Une alerte violette, le niveau maximal, est en vigueur depuis 9h00 (05h00 GMT), obligeant toute la population – y compris les forces de l’ordre et les services d’urgence – à rester confinée à domicile ou sur leur lieu de travail.
« Nous nous attendons à un impact direct », a déclaré Céline Jauffret, responsable à Météo-France.
Dans son dernier bulletin, l’agence météorologique a confirmé que le cyclone Garance représentait une menace « très importante » pour l’île.
La Réunion et l’île Maurice, située à environ 225 kilomètres au nord-est, sont en état d’alerte renforcée depuis mercredi à l’approche de Garance, qui menace ces destinations prisées des touristes.
L’île Maurice a fermé son principal aéroport dès mercredi, suivie de La Réunion jeudi.
« Face au cyclone Garance, j’appelle nos compatriotes réunionnais à être extrêmement vigilants et à respecter les consignes de sécurité », a écrit le président français Emmanuel Macron sur X jeudi soir.
Toutes les communes de La Réunion, où vivent environ 900 000 personnes, ont ouvert des centres d’hébergement d’urgence, ont précisé les autorités.

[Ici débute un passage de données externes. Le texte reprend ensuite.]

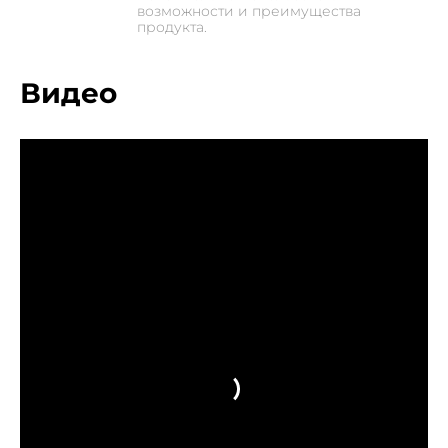
возможности и преимущества
продукта.
Видео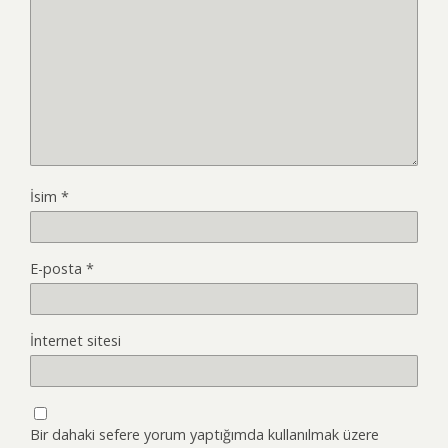
İsim
*
E-posta
*
İnternet sitesi
Bir dahaki sefere yorum yaptığımda kullanılmak üzere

À Saint-Denis, la capitale, les habitants se sont rués sur les provisions avant l’entrée en vigueur de l’alerte violette.
« J’ai mis 30 secondes à prendre mon pack d’eau, et maintenant ça fait 10 minutes que j’attends en caisse », raconte Franck Vitry, patientant dans la file d’un supermarché.
« J’ai pris des rouleaux de pâte feuilletée, des œufs et du sucre pour faire des pâtisseries avec mes enfants », confie une autre cliente, Maryvonne Laurent.
À l’intérieur des terres, un maraîcher enlève les bâches protégeant ses serres, l’angoisse au ventre.
« On se sent impuissant », lâche Jean-Christophe Hoareau.
Le dernier cyclone ayant déclenché une alerte violette, Belal, avait fait quatre morts en janvier 2024.